Eintrag von Rüdiger (vom 26.2.2005) (weitere Einträge von Rüdiger)
Soll ein Buch seinen Zweck erreichen, so muß es eine Seele haben, nämlich die Seele des Verfassers. Ist es bei zugeknöpftem Rock geschrieben, so mag ich es nicht lesen.
[Karl Mays Werke: Old Surehand III, S. 439. Digitale Bibliothek Band 77: Karl Mays Werke, S. 57014 (vgl.
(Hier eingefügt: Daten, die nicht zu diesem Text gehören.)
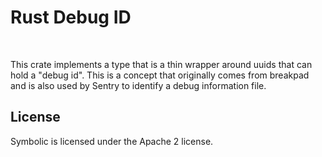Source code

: # Rust Debug ID

<a href="https://travis-ci.org/getsentry/rust-debugid"><img src="https://travis-ci.org/getsentry/rust-debugid.svg?branch=master" alt=""></a>
<a href="https://crates.io/crates/debugid"><img src="https://img.shields.io/crates/v/debugid.svg" alt=""></a>

This crate implements a type that is a thin wrapper around uuids that
can hold a "debug id". This is a concept that originally comes from
breakpad and is also used by Sentry to identify a debug information
file.

## License

Symbolic is licensed under the Apache 2 license.
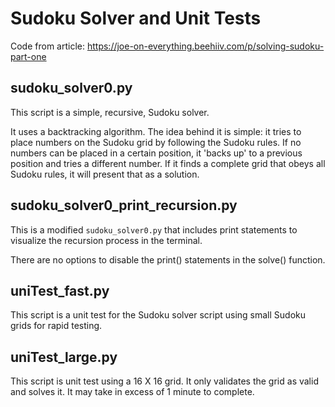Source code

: # Sudoku Solver and Unit Tests
Code from article: https://joe-on-everything.beehiiv.com/p/solving-sudoku-part-one

## sudoku_solver0.py

This script is a simple, recursive, Sudoku solver. 

It uses a backtracking algorithm. The idea behind it is simple: it tries to place numbers on the Sudoku grid by 
following the Sudoku rules. If no numbers can be placed in a certain position, it 'backs up' to a previous position 
and tries a different number. If it finds a complete grid that obeys all Sudoku 
rules, it will present that as a solution.

## sudoku_solver0_print_recursion.py

This is a modified `sudoku_solver0.py` that includes print statements to visualize the recursion process in the 
terminal.

There are no options to disable the print() statements in the solve() function. 

## uniTest_fast.py

This script is a unit test for the Sudoku solver script using small Sudoku grids for rapid testing.

## uniTest_large.py

This script is unit test using a 16 X 16 grid. It only validates the grid as valid and solves it. It may take in 
excess of 1 minute to complete.


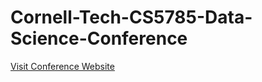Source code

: # Cornell-Tech-CS5785-Data-Science-Conference
[Visit Conference Website](https://inclass.kaggle.com/c/cornell-tech-cs5785-2015-fall-final)
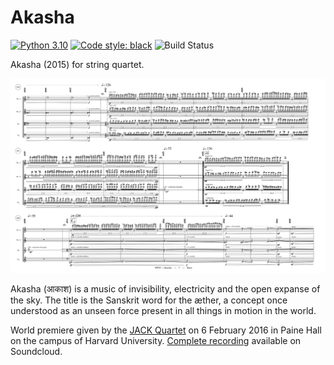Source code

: Akasha
======

[![Python 3.10](
    https://img.shields.io/badge/python-3.10-blue.svg)](
    https://www.python.org/downloads/release/python-310/)
[![Code style: black](
    https://img.shields.io/badge/code%20style-black-000000.svg)](
    https://github.com/ambv/black)
![Build Status](
    https://github.com/trevorbaca/akasha/actions/workflows/main.yml/badge.svg)

Akasha (2015) for string quartet.

![Akasha page 7](akasha.png)

Akasha (आकाश) is a music of invisibility, electricity and the open expanse of the sky. The
title is the Sanskrit word for the æther, a concept once understood as an unseen force
present in all things in motion in the world. 

World premiere given by the [JACK Quartet](http:/jackquartet.com) on 6 February 2016 in
Paine Hall on the campus of Harvard University. [Complete
recording](https://soundcloud.com/trevorbaca/akasha) available on Soundcloud.
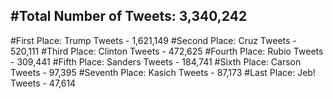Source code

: #Total Number of Tweets: 3,340,242 
---
#First Place: Trump Tweets - 1,621,149
#Second Place: Cruz Tweets - 520,111
#Third Place: Clinton Tweets - 472,625
#Fourth Place: Rubio Tweets - 309,441
#Fifth Place: Sanders Tweets - 184,741
#Sixth Place: Carson Tweets - 97,395
#Seventh Place: Kasich Tweets - 87,173
#Last Place: Jeb! Tweets - 47,614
KMW-IV.20, S. 342)]
Die „Himmelsgedanken“ sind bei sehr aufgeknöpftem Rock geschrieben, und deshalb berühren sie mich nach wie vor. „Ich fragte zu den Sternen“ begleitet mich seit meiner Kindheit und vermag mir nach wie vor einiges zu sagen, ebenso „Ich kehre heim“. „Ich bin so müd …“ wird von Leuten, die etwas davon verstehen, unter formal-ästhetischen Aspekten gelobt.
Freilich, viel Weizen, viel Spreu, und einiges ist wirklich arg. Das Buch hat halt die Seele des Verfassers, und so ist es auch, es ist viel unbeholfenes dabei, misslungenes, kitschiges. Aber während mich Gedichte von Goethe beispielsweise völlig kalt lassen, wegen des zugeknöpften Rockes eben, schaue ich in die manchmal auch unfreiwillig komischen holperigen Verse des alten Mannes immer wieder gern hinein, da hat einer was mitzuteilen, und er tut es auf die ihm gemäße Art, offen, naiv, ungeformt. Wie ein Kind. Und das ist schön.
Zum 163. Geburtstag Karl Mays am 25. Februar 2005 hat der rührige Ralf Schönbach einen Reprint der „Himmelsgedanken“ herausgebracht.